Make your dinner work harder, too

If you want to class up that can of chili, buy a big bag of Fritos to go with it. Set up camp, drink beer, and munch half the bag of chips. (Or use them to start your campfire. These are also quite flammable.) Fire up the chili ‘til it’s warm. Flip the can over into the bag, and mix. Instant Frito pie that you can eat with your FRED right out of the bag. When you’re done, you can simply toss the “dishes” And the bean can? Save that. We demand double work from all parties. We’ll be using that for coffee in the morning.

Don’t mess up your morning routine

coffee in a can
Keep the beans out of the chili, but I'll take plenty in my coffee, please. Photo by Lemmy.
Speaking of coffee... skip filters and a coffeepot. Take a lesson from the cowboys and make your coffee like you're fixin' tea. Toss your coffee grounds right into a can of boiling water. Wait a bit for them to steep and settle to the bottom, then get to drinkin'! If you're cowboy-tough, just chew on the couple of grounds that make it into your pie-hole. If you're not, spit 'em out.

Tents are optional

Tents take up minimal space, but if you’re hurting for room, you can get by without one. I have spent a few warm nights using the dirt for a mattress and the stars for a blanket. You can step that game up a little bit, too, with bivy tents and bivy bags. I have a bivouac bag that is just fine to use out in the open. If you’re broke as a joke, just pack two tarps and some rope. Lay one on the ground, and pull your bike and a buddy’s bike over it at each end. Lash down the tarps, string up a guyline, and you’re home free.

The ultimate in light traveling. This whole setup can be scrounged up for $10 to $15. Photo by Lemmy.

Skip a pillow

Pull the saddle off your bike. Seats are usually cushy and soft, and if you force yours into being a pillow, it wakes up in the tent warm and dry in the morning. No dew!

Don’t forget the standbys

Of course, there are some more common ones that bear repeating, too: Your side stand can be used as a bead breaker, your beer can becomes a jiffy stand plate after you park for the night, and if your lips are getting chapped, lay your finger on the side of your nose and grab some of the oil that collects there for emergency lip balm. Baby wipes cover pretty much all your bathroom functions for the times you're not near a river.
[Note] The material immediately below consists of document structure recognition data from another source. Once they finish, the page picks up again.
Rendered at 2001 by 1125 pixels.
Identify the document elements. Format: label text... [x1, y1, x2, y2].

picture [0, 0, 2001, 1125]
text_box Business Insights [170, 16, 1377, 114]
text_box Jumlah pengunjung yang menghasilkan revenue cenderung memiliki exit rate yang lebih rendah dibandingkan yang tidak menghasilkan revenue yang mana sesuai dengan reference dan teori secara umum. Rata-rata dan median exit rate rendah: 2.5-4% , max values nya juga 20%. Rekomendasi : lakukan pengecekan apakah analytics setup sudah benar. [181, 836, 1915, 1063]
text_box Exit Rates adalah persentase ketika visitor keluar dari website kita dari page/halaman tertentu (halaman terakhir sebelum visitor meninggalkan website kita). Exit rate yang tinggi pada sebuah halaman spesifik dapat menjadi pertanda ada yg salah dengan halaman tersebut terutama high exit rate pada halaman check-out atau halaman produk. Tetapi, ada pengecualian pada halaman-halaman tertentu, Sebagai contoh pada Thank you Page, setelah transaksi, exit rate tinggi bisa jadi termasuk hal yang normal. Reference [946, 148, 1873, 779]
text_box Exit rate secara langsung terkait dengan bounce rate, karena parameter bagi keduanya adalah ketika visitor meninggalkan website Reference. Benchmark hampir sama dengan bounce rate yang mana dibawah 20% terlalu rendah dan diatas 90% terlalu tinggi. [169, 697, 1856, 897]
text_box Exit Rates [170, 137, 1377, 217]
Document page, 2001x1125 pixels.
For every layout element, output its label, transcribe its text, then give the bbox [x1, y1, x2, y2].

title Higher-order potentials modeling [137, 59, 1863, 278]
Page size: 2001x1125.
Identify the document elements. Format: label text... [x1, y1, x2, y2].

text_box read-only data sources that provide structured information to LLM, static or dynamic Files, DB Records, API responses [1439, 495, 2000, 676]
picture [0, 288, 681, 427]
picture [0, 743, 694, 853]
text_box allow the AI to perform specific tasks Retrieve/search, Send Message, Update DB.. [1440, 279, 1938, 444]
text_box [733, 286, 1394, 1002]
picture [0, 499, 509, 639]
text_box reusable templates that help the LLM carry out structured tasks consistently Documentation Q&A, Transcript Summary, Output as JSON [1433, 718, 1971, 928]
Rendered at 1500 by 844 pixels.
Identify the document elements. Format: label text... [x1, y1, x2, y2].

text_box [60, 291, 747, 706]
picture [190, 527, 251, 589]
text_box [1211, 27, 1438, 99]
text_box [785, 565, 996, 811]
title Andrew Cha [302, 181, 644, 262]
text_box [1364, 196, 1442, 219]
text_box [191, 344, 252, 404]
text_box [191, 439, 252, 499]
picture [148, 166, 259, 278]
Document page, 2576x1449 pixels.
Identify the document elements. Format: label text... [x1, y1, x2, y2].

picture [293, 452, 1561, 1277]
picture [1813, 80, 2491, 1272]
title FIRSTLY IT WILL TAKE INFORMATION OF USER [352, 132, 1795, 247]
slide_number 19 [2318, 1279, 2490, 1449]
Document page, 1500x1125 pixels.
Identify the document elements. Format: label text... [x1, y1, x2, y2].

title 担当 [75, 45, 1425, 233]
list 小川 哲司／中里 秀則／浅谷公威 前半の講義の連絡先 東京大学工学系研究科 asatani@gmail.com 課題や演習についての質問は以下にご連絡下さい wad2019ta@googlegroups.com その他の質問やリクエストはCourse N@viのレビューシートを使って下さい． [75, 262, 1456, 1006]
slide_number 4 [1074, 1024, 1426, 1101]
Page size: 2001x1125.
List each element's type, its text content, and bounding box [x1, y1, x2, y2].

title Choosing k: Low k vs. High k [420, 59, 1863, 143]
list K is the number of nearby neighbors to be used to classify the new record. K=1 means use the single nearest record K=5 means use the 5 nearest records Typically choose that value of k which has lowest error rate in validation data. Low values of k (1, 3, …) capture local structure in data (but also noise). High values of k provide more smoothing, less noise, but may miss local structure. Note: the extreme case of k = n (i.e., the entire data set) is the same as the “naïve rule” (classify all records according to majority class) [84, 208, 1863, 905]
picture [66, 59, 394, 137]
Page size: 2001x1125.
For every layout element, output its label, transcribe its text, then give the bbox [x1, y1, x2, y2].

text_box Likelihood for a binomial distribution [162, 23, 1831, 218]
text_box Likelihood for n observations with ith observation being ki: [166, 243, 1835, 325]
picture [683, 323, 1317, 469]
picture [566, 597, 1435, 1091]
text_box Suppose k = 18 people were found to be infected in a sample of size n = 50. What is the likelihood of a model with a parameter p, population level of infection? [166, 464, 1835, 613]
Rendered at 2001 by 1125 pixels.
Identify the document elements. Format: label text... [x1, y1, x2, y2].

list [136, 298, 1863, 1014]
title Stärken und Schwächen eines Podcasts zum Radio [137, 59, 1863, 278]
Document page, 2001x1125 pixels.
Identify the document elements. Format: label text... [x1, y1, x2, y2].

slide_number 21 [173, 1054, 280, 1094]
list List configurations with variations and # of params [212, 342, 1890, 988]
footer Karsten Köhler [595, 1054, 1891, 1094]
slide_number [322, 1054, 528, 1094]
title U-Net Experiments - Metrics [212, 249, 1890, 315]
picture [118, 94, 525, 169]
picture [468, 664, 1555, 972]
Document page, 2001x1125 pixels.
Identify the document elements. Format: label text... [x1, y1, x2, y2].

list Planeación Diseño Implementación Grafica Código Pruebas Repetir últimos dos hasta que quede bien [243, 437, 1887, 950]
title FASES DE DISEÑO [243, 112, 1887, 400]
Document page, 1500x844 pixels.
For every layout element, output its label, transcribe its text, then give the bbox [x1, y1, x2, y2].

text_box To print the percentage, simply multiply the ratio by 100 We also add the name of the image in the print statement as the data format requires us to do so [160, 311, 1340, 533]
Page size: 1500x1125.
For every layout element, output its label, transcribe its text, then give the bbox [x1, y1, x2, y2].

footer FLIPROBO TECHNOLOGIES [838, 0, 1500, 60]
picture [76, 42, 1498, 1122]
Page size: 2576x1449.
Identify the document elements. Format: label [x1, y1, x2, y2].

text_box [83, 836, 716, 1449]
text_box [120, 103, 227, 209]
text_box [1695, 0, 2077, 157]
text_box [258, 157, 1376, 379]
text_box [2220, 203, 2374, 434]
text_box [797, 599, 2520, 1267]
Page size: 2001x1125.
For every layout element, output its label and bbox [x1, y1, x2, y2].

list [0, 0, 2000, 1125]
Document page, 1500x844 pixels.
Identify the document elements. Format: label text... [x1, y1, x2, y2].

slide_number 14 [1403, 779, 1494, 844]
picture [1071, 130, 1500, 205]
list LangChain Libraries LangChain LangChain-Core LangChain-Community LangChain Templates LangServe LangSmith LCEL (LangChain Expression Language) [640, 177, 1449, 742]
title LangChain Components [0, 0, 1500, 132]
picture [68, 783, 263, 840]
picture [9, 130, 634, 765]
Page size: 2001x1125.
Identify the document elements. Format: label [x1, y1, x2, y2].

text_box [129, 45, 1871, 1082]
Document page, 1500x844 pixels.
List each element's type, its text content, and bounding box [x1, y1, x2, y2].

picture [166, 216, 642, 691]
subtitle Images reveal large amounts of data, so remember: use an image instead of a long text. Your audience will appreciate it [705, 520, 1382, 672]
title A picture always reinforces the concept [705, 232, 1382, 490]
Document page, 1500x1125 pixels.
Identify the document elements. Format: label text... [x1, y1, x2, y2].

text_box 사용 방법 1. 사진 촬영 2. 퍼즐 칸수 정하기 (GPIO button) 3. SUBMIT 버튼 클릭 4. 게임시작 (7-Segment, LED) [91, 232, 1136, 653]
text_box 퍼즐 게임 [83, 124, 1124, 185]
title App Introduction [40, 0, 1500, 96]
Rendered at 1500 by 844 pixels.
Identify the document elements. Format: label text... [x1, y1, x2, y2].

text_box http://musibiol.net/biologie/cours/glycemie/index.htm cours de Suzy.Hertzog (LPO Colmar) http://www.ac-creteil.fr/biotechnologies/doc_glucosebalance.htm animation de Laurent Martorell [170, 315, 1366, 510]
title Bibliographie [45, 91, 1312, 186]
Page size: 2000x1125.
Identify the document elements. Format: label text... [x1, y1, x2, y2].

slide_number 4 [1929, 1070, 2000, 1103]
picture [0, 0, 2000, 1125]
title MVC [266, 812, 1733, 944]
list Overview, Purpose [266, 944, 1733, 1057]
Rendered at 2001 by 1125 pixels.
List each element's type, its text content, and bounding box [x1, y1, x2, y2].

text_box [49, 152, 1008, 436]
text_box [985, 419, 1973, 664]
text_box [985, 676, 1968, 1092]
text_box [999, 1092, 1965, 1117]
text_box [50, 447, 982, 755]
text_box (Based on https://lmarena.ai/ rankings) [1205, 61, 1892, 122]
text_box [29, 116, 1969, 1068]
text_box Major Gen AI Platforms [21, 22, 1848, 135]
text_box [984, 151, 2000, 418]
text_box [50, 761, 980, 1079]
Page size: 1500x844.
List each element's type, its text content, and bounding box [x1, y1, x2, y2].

Look, is all this cutting and skimping necessary? Of course not. You can haul out your wallet and camp in a Best Western if you want, and I wouldn't blame you at all. But if you're the type to do things the hard way, maybe some of these tips will get you by on the same shoestring budget I always seem to tour on. Antique chopper parts ain't getting any cheaper, ya know?